The political response, from the élite both in the Republican and Democratic parties serves only to play into this. Their reaction is to attack his credentials (i.e. that he doesn't come from this political élite ourobouros pipeline) and to attack his manner of speech (i.e. that he "sounds dumb" or "incoherent," or else that he says distasteful things). This serves only to focus that social/class dichotomy. It's not a matter of rich versus poor, but a matter of socially élite versus not. It's a classic divide that has long colored American history and culture. On the one hand you have the blue blood élite that go to high-falutin East Coast Universities, attend symphonies, and talks about the latest Economist or New Yorker articleand only really interact with each other. And on the other hand you have everybody else that maybe go to a State school, listen to popular music, and reference Mad Magazine or Looney Tunes or whatever. A member of the everybody else may make a fortune - they may even command more wealth in reality than any of those blue bloods, but they will never be a blue blood because they don't have that pedigree, they don't have those credentials, and they don't have "that taste". All of the democratic criticisms of Trump play into this. The criticisms of his ill-fitting suits, of his garishly decorated apartments, his tacky bombast, his predilections for fast food, his rambling inarticulate diction, this all plays into this dichotomy - it's an ordinary person made good being derided by an élite class for not being one of them - and it serves only to emphasize to ordinary voters that there is a class divide in this country, and that political élite class ("the swamp") will do whatever they can to hammer home this divide and prevent ordinary people from holding any power whatsoever.

This is why the improprieties of Trump and the improprieties of Biden are totally different. Biden is a Washington élite. A senator of 30 years. As such, he presents himself/is presented by association with his party as someone who is of a more refined or distinguished character. He is an élite and is deserving of the esteem that entails. When it comes to light that Biden has used his influence to get his burnout son a cushy job on a corporate board, that emphasizes this class divide again. That ourobouros rears its ugly head (or...tail? :mischief:). It makes it clear that the meritocracy is a lie, and that there's rules for the powerful (political/cultural - not economic - élite) and there's rules for everybody else. When Trump does bad, it looks different because a) Trump doesn't present himself as someone who ought to be held to a higher standard as a Biden or Hillary does, and b) because when Washington points that bad out, it simply comes across as that political élite circling the wagons, as looking down their nose at the boorish normal people, and as conspiring to prevent ordinary people from acquiring any sort of power or say whatsoever. That's the difference.

» **What is expected**: Write what comes next in the commentary on Trump, Biden, and America's social class divide, picking up after its last sentence.

» **Data supplied**:
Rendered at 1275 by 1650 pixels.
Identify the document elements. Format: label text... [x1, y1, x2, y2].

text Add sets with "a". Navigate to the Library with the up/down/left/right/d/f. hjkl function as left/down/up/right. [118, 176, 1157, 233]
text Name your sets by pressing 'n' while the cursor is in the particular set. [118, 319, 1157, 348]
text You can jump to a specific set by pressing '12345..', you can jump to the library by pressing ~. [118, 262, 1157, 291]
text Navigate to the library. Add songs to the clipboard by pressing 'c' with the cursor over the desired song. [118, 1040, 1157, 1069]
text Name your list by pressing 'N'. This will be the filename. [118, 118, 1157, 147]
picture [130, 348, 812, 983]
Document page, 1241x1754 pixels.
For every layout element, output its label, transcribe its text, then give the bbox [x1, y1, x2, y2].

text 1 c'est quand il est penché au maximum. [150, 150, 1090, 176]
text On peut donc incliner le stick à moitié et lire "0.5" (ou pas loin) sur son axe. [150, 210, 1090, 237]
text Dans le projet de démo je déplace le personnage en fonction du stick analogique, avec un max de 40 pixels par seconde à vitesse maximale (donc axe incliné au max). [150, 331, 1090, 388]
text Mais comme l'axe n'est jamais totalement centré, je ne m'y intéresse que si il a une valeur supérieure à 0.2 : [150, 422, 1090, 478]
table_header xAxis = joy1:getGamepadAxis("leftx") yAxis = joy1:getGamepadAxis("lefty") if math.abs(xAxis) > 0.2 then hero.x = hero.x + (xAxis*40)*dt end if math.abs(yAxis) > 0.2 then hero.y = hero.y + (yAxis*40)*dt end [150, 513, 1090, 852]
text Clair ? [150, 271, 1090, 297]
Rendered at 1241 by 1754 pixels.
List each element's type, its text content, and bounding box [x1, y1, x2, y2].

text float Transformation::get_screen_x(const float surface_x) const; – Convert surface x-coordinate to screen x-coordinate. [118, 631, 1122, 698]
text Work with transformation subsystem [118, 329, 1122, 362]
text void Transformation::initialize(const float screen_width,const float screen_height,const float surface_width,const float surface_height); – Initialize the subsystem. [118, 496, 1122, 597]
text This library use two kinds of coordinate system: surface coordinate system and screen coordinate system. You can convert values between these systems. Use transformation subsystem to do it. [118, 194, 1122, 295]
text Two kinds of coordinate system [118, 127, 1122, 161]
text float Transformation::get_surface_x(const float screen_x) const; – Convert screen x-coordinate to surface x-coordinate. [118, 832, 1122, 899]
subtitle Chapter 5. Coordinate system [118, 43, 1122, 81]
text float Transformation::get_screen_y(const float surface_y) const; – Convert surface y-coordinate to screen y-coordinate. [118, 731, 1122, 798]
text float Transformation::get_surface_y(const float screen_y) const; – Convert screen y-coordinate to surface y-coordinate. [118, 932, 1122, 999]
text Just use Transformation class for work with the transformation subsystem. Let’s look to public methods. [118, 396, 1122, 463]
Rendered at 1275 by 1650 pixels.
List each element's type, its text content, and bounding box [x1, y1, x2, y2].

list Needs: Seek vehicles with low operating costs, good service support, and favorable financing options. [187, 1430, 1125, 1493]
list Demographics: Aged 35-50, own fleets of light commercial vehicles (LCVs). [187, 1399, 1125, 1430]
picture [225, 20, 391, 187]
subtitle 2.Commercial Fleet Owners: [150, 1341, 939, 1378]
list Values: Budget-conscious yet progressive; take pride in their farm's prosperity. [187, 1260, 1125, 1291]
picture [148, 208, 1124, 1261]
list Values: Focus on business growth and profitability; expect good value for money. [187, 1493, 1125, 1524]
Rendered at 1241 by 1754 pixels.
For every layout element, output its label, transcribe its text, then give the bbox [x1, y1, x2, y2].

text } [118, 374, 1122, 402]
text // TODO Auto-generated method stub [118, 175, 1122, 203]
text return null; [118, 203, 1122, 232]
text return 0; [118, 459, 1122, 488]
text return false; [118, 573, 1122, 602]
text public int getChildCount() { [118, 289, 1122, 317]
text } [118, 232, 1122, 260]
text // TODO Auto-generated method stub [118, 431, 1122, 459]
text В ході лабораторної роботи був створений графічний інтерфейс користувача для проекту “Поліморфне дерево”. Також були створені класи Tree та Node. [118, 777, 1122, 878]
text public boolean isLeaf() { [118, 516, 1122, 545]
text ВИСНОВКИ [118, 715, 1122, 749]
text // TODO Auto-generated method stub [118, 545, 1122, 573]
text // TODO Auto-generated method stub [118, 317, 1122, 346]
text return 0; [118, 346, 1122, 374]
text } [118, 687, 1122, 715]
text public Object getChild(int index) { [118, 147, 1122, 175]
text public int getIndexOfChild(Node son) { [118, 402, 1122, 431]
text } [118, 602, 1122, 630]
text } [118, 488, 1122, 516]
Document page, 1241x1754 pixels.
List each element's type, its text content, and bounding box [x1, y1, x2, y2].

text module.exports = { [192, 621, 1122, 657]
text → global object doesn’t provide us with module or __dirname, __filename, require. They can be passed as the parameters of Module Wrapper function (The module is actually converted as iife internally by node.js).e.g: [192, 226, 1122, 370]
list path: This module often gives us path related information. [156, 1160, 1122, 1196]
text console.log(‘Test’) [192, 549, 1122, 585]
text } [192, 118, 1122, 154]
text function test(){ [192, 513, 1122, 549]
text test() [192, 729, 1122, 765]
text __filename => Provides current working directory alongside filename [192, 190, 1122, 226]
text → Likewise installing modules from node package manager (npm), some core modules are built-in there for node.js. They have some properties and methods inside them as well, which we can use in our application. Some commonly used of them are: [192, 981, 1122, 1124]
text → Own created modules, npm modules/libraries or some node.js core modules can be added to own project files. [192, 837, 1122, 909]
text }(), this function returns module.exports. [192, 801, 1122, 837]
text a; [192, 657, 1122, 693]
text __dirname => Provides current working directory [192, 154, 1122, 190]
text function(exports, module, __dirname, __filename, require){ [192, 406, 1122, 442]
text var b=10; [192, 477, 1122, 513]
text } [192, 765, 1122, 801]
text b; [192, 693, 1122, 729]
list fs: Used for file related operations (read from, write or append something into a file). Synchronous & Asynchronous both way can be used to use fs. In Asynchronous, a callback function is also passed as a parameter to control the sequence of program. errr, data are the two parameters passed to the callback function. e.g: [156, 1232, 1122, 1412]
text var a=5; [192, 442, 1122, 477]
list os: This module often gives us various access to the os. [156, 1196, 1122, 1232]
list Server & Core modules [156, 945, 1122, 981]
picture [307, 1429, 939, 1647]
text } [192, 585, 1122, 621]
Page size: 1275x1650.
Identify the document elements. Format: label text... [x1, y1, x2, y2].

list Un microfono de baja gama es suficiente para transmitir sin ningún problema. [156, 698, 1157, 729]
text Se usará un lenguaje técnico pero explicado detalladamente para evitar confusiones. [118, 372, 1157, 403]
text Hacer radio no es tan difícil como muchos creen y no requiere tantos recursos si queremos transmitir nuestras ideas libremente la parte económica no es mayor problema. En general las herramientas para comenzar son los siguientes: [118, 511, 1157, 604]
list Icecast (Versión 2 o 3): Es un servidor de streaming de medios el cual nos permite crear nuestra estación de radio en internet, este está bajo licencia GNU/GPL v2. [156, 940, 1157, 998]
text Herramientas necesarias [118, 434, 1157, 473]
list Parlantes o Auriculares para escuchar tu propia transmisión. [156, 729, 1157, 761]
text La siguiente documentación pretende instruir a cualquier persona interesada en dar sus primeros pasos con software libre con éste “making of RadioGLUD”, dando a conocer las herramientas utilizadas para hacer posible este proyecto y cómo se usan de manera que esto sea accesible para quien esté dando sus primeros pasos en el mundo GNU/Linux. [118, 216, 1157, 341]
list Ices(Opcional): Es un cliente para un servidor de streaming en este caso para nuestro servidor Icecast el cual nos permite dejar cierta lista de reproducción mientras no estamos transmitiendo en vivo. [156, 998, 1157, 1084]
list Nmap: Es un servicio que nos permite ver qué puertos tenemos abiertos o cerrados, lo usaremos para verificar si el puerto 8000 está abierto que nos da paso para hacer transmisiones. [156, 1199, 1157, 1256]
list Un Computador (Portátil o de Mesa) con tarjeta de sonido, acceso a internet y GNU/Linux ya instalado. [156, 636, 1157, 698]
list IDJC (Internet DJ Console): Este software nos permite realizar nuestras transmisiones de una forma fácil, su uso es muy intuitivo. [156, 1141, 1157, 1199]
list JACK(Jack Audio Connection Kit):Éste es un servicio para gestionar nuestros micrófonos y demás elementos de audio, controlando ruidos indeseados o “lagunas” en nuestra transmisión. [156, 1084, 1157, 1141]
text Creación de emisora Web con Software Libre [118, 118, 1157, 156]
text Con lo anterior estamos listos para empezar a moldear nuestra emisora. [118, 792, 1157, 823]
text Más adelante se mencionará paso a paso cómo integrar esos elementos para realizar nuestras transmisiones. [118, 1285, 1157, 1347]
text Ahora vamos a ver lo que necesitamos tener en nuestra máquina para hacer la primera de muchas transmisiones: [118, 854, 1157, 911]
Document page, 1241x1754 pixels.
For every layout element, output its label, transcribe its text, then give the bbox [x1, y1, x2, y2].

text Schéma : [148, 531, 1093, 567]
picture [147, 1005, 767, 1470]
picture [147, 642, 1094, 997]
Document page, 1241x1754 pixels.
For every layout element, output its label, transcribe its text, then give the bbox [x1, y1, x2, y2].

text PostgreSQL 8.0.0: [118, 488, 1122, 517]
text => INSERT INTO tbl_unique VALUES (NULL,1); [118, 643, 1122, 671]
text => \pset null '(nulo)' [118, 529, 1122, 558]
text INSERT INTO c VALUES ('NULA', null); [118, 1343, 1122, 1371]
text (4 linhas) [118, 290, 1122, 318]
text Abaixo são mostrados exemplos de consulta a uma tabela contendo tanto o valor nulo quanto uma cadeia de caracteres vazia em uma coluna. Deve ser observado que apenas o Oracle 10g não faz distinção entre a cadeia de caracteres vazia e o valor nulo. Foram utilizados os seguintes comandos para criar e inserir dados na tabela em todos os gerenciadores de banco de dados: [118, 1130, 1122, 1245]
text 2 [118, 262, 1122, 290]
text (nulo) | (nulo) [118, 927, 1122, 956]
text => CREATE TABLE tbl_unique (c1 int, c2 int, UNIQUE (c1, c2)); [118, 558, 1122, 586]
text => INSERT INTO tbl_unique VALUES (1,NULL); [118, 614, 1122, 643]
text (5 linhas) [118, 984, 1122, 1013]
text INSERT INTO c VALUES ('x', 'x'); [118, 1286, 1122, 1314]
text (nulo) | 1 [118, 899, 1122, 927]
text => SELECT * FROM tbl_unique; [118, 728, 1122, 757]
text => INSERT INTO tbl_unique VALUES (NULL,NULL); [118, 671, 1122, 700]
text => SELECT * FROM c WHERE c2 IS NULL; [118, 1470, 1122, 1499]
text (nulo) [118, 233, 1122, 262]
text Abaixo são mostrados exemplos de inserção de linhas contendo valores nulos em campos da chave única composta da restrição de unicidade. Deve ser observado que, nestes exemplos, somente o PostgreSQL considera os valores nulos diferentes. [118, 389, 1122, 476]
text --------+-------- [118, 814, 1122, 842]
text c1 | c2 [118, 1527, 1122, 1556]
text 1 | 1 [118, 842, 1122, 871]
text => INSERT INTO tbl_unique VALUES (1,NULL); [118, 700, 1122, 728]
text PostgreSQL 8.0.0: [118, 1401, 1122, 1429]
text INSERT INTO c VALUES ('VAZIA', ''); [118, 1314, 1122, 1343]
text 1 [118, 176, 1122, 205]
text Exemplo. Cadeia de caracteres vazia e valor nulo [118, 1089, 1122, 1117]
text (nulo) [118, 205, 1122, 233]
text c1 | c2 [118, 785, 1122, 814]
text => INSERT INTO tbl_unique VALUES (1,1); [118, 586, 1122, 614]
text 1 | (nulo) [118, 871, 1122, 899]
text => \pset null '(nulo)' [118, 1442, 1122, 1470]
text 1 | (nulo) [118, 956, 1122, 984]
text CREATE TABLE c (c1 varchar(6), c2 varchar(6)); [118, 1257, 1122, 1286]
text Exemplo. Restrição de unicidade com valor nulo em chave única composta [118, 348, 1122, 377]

» **Task answer**:
A big refrain during the 2016 election was that to understand Donald Trump you needed to take him "Seriously" and not "Literally." Which is to say, you had to think about him and his rhetoric more in terms of what he represents at a broader, structural or cultural level. Much was made of this distinction because to Coastal Liberal voters and media, what he said was literally incoherent and nobody could really make sense of why he had and continues to have so much staying power. The answer that the Coastal Liberal voters and media have seemed to settle on with this form of analysis is, essentially, that Trump speaks to racism and "economic anxiety" which resonates with poor voters. But this is still not getting it. This is still trying to take Trump "literally" and not "seriously" by paternalistically looking down one's nose at the boorish poor white who irrationally "fears what he does not understand," and the assumption is that, on the one hand, we need to rehabilitate these people by patronizingly showing them the error of their ways, or else rest smug in the knowledge that Trump will reveal himself as a fraud and his base will turn on him. That's not going to happen, and as long as you (royal You) insist on such a monolectic, superficial (literal) analysis, you will never actually understand Trump, nor his base of support. They aren't dumb. They aren't deluded. And they aren't propped up by some absurd shadowy cabal of Russian GRU operatives. And you (royal you) are never going to truly understand them until you make a genuine dialectic analysis of the structure of American culture and politics. To understand Trump's support you have to not only take Trump "seriously, not literally," but you have to apply the same dialectic analysis to the Democratic (in particular) and Washingtonian (more broadly) establishment as well.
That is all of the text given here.